#### [Trecho apresentado]
O capitalismo requer uma potente indústria militar para seu processo de acumulação e o controle de territórios e recursos naturais, reprimindo a resistência dos povos. Trata-se de um sistema imperialista de colonização do planeta.

A humanidade está diante de uma encruzilhada. Continuar pelo caminho do capitalismo, da depredação e da morte, ou empreender o caminho da harmonia com a natureza e do respeito à vida.

Requeremos forjar um novo sistema que restabeleça a harmonia com a natureza e entre os seres humanos. Só pode haver equilíbrio com a natureza se houver eqüidade entre os seres humanos.

Recomendamos aos povos do mundo a recuperação, revalorização e fortalecimento dos conhecimentos, sabedorias e práticas ancestrais dos Povos Indígenal, afirmados na vivência e proporta de “viver bem”, reconhecendo a Mãe Terra como um ser vivo, com o qual temos uma relação indivisível, interdependente, complementar e espiritual.

Para enfrentar o câmbio climático, devemos reconhecer a Mãe Terra como a fonte da vida e construir um novo sistema, baseado nos seguintes princípios:

- harmonia e equilíbrio entre todos e com tudo;

- complementaridade, solidariedade e eqüidade;

- bem-estar coletivo e satisfação das necessidades fundamentais de todos, em harmonia com a Mãe Terra;

- respeito aos direitos da Mãe Terra e aos direitos humanos;

- reconhecimento do ser humano pelo que é, não pelo que tem;

- eliminação de toda forma de colonialismo, imperialismo e intervencionismo;

- paz entre os povos e com a Mãe Terra.

#### [Enunciado da tarefa]
Reescreva a parte do trecho que se inicia com as palavras "Requeremos forjar um" e se encerra com "eqüidade entre os seres humanos.", trocando "natureza" por "Mãe Terra". A listagem é um material à parte, independente do trecho.

#### [Listagem]
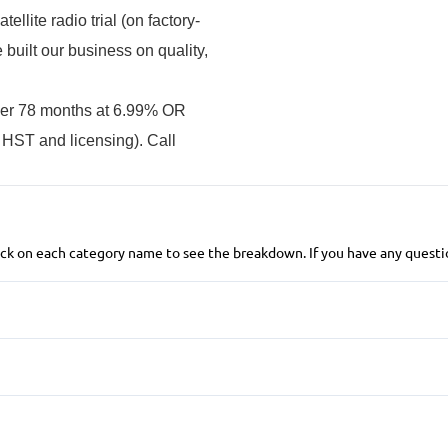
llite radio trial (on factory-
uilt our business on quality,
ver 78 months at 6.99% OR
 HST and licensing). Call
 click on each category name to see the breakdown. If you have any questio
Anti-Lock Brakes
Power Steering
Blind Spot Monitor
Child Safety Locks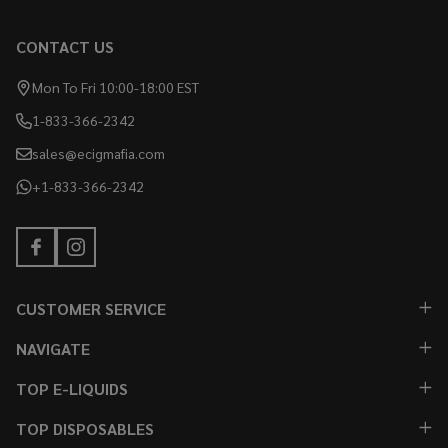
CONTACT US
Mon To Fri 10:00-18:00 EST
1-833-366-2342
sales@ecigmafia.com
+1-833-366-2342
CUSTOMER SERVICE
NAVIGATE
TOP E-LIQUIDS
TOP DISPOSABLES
* * *
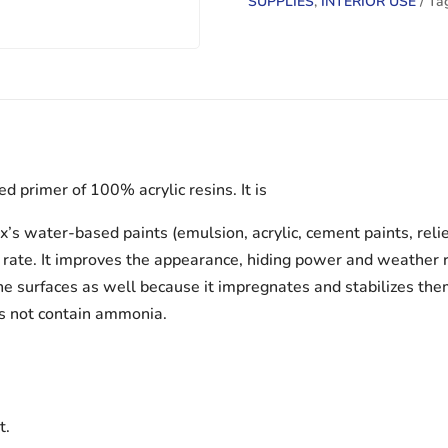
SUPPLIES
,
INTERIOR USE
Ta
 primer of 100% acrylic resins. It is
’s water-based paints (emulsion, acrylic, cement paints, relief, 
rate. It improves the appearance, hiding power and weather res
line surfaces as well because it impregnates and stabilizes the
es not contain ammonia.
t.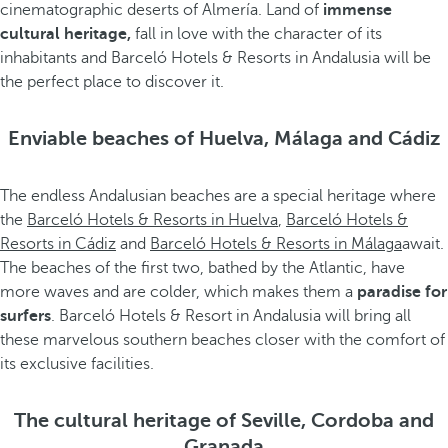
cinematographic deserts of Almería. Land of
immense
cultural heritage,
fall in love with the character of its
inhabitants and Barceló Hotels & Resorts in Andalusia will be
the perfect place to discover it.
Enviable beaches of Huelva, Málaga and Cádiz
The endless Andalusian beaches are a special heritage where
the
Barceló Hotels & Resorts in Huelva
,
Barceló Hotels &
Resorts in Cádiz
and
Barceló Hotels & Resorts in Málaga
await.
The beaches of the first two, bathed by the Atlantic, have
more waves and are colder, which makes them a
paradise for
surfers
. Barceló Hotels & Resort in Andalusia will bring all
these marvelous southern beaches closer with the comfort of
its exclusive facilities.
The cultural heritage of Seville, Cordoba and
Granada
...
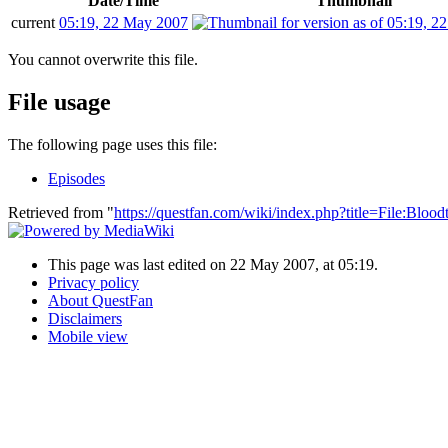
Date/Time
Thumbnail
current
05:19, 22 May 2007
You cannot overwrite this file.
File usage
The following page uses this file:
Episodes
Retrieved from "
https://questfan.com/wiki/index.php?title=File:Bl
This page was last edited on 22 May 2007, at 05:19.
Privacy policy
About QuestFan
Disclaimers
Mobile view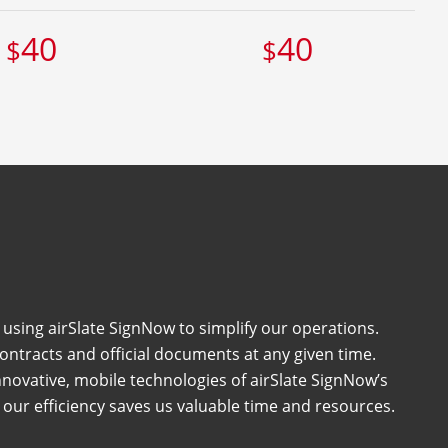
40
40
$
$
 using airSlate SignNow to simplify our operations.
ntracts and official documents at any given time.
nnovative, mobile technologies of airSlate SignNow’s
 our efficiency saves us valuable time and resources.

#### [Resposta da tarefa]
Requeremos forjar um novo sistema que restabeleça a harmonia com a Mãe Terra e entre os seres humanos. Só pode haver equilíbrio com a Mãe Terra se houver eqüidade entre os seres humanos.